I can generate an fBm series in Mathematica as follows:

tlow = 1;
thigh = 1000;
tinc = 1;
hurst = 0.4;    
dataz=RandomFunction[FractionalBrownianMotionProcess[hurst], {tlow, thigh, tinc}, 1];

However, using the method described here to compute the fractal dimension, I am unable to get close to recovering the Hurst exponent used to generate the fBm.

For example:

stdev[{x__}] := StandardDeviation[{x}]
stdev[{x_}] := 1
dataf = RotateRight[Mean[R /@ #/stdev /@ #] & /@ (Partition[dataz, 2^#] & /@ Range[10])]
Fit[Log[dataf], {1, x}, x]

Is this a numerical error or are there better ways to compute Hurst exponents and fractal dimension in Mathematica?

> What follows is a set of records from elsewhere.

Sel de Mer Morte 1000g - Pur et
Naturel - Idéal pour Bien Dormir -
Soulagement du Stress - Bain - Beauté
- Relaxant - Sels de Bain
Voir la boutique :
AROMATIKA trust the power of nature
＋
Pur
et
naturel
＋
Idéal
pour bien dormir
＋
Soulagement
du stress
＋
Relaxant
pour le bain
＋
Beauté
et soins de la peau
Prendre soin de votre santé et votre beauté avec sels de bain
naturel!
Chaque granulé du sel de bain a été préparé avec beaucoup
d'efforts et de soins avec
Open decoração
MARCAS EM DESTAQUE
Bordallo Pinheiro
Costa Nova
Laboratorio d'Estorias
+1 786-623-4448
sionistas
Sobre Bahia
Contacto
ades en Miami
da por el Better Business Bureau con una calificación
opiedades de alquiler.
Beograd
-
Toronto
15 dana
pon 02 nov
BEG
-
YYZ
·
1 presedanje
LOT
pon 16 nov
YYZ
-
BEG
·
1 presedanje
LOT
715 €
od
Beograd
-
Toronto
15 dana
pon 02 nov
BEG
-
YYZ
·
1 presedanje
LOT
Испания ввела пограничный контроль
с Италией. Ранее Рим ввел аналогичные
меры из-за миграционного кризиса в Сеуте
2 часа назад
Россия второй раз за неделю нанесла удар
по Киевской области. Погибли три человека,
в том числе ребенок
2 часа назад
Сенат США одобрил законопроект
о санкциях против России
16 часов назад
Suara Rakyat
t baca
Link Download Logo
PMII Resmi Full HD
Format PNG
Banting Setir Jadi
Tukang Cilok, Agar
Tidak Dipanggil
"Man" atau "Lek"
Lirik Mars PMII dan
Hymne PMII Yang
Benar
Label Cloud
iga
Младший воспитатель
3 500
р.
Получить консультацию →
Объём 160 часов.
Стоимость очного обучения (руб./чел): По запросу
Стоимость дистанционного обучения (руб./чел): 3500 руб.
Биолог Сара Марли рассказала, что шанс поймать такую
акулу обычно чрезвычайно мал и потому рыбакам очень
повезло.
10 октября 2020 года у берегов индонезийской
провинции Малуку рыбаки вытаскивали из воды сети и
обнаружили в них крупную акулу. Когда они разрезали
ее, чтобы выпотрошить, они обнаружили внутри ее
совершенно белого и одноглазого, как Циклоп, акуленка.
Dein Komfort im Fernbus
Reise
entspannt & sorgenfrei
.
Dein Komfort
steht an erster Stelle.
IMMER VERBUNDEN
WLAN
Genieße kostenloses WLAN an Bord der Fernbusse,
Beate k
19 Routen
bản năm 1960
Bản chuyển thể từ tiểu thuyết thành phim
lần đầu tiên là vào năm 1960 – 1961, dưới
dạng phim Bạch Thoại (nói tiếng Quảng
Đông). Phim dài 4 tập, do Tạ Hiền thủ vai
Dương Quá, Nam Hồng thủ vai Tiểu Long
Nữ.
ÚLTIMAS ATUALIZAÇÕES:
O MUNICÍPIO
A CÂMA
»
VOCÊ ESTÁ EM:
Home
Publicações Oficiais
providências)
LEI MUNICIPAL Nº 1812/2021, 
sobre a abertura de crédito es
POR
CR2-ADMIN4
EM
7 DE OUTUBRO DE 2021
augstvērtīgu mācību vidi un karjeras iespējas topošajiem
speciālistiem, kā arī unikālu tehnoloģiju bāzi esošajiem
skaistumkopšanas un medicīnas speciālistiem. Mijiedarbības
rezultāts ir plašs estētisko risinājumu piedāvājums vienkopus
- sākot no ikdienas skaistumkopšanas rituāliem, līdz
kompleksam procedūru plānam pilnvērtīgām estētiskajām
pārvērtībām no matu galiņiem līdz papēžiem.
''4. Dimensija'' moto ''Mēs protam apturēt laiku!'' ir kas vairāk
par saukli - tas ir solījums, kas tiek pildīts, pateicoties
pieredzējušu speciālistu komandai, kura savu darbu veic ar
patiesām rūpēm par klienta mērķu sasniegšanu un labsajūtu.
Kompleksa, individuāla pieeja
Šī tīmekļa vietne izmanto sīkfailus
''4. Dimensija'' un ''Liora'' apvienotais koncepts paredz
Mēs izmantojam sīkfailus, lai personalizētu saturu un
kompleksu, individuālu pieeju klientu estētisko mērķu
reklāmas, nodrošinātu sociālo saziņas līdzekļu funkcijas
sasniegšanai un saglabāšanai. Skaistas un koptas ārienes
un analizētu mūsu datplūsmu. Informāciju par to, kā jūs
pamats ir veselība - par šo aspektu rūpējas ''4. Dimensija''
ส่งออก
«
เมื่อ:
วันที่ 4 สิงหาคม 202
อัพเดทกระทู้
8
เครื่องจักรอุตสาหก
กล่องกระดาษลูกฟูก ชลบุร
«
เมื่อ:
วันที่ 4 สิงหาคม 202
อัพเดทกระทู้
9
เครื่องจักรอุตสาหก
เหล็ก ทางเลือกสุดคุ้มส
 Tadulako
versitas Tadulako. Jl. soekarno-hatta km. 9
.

share|improve this question
What is R[] ? – Dr. belisarius Aug 31 '14 at 4:08
I edited your code for readability. Please undo the edit if you disagree – Dr. belisarius Aug 31 '14 at 4:29
I think he uses R as Rescaled Range (The rescaled range is a statistical measure of the variability of a time series...) Rescaled Range. Also see: Hust Exponent. I think I've got a notebook on this I'll try to dig it out of my archive. – Jagra Aug 31 '14 at 5:17
You have some programs in Mathematica to compute fractal dimensions, Hurst coefficient and multi fractals for time series and images in the book Fractal Geography by Andre Dauphine (2013) – user19457 Aug 31 '14 at 7:14
up vote 13 down vote accepted

Mathematica's estimation routines are able to recover the Hurst exponent from the sample:

  tlow = 1; thigh = 1000; tinc = 1; hurst = 0.4; 
  dataz = RandomFunction[FractionalBrownianMotionProcess[hurst], {tlow, thigh, tinc}, 1]];

FindProcessParameters[dataz, FractionalBrownianMotionProcess[h]]

{h -> 0.397063}

so the issue must be with your code.